Please use this identifier to cite or link to this item: https://hdl.handle.net/11681/9256
Title: Accounting for clouds in sea ice models
Authors: Rossiĭskiĭ fond fundamentalʹnykh issledovaniĭ
National Science Foundation (U.S.)
United States. Office of Naval Research
Arkticheskiĭ i antarkticheskiĭ nauchno-issledovatelʹskiĭ institut (Saint Petersburg, Russia)
Makshtas, Aleksandr P.
Andreas, Edgar L.
Svyashchennikov, Pavel N.
Timachev, Valery F.
Keywords: Cloud cover
Modeling
Radiation balance
Surface heat budget
Longwave radiation
Polar regions
Sea ice
EPOLAR
Publisher: Cold Regions Research and Engineering Laboratory (U.S.)
Engineer Research and Development Center (U.S.)
Series/Report no.: CRREL report ; 98-9.
Description: CRREL Report
Abstract: Over sea ice in winter, the clouds, the surface-layer air temperature, and the longwave radiation are closely coupled. This report uses archived data from the Russian North Pole (NP) drifting stations and recent data from Ice Station Weddell (ISW) to investigate this coupling.

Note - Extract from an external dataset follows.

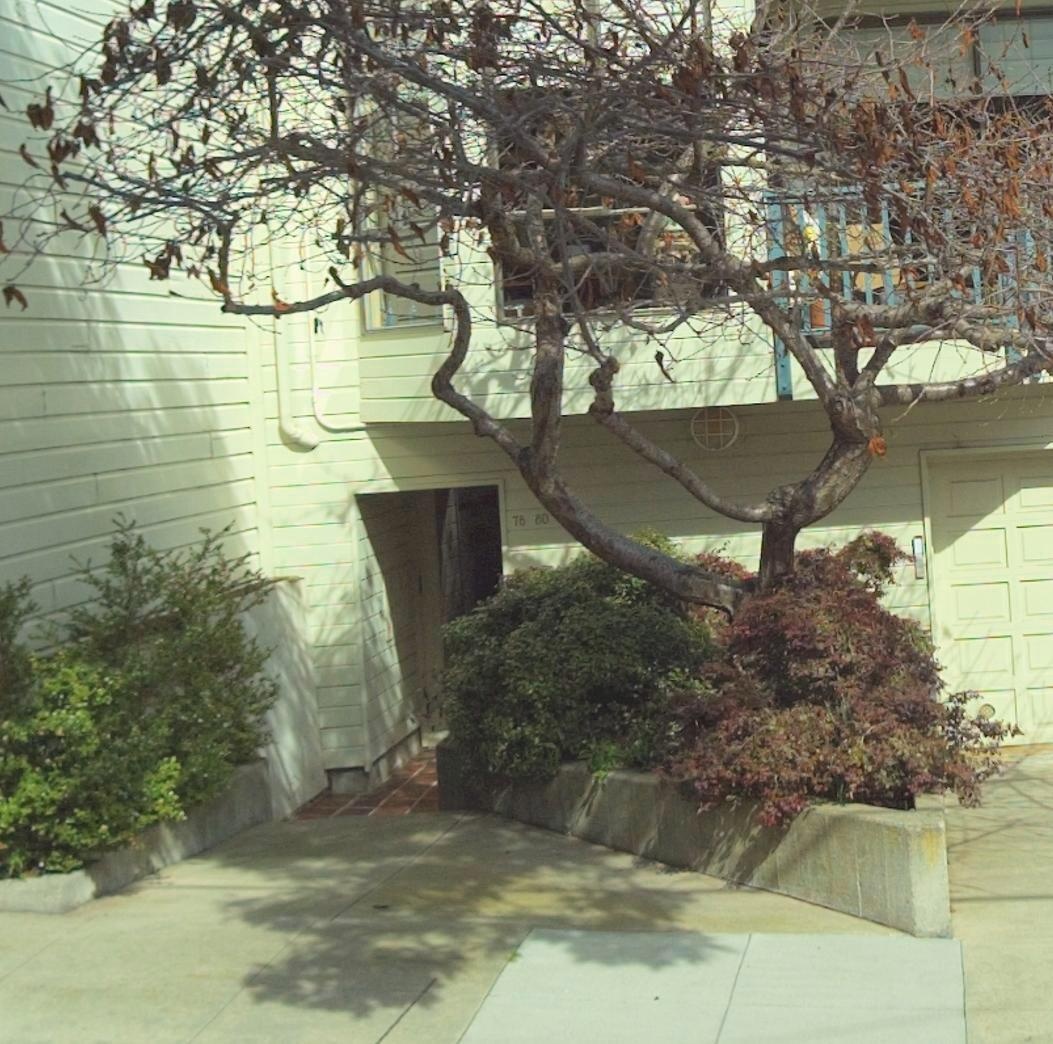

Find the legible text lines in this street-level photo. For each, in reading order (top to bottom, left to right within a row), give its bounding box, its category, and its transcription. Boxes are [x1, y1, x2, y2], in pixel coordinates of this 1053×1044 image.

[510, 514, 527, 528] StreetNumber: 78
[533, 511, 549, 527] StreetNumber: 80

Both Arctic and Antarctic distributions of total cloud amount are U-shaped: that is, observed cloud amounts are typically either 0–2 tenths or 8–10 tenths in the polar regions. These data obey beta distributions; roughly 70 station-years of observations from the NP stations yielded fitting parameters for each winter month. Although surface-layer air temperature and total cloud amount are correlated, it is not straightforward to predict one from the other, because temperature is normally distributed while cloud amount has a U-shaped distribution. Nevertheless, the report presents a statistical algorithm that can predict total cloud amount in winter from surface-layer temperature alone and, as required, produces a distribution of cloud amounts that is U-shaped. Because sea ice models usually need cloud data to estimate incoming longwave radiation, this algorithm may be useful for estimating cloud amounts and, thus, for computing the surface heat budget where no visual cloud observations are available but temperature is measured—from the Arctic buoy network or from automatic weather stations, for example. The incoming longwave radiation in sea ice models is generally highly parameterized. The report evaluates five common parameterizations using data from NP-25 and ISW. The formula for estimating incoming longwave radiation that König-Langlo and Augstein developed using both Arctic and Antarctic data has the best properties but does depend nonlinearly on total cloud amount. This nonlinearity is crucial since cloud distributions are U-shaped, while common sources of cloud data tabulate only mean monthly values. The report therefore closes by using a one-dimensional sea ice model to investigate how methods of averaging cloud amounts affect predicted sea ice thickness in the context of the five longwave radiation parameterizations.
Rights: Approved for public release; distribution is unlimited.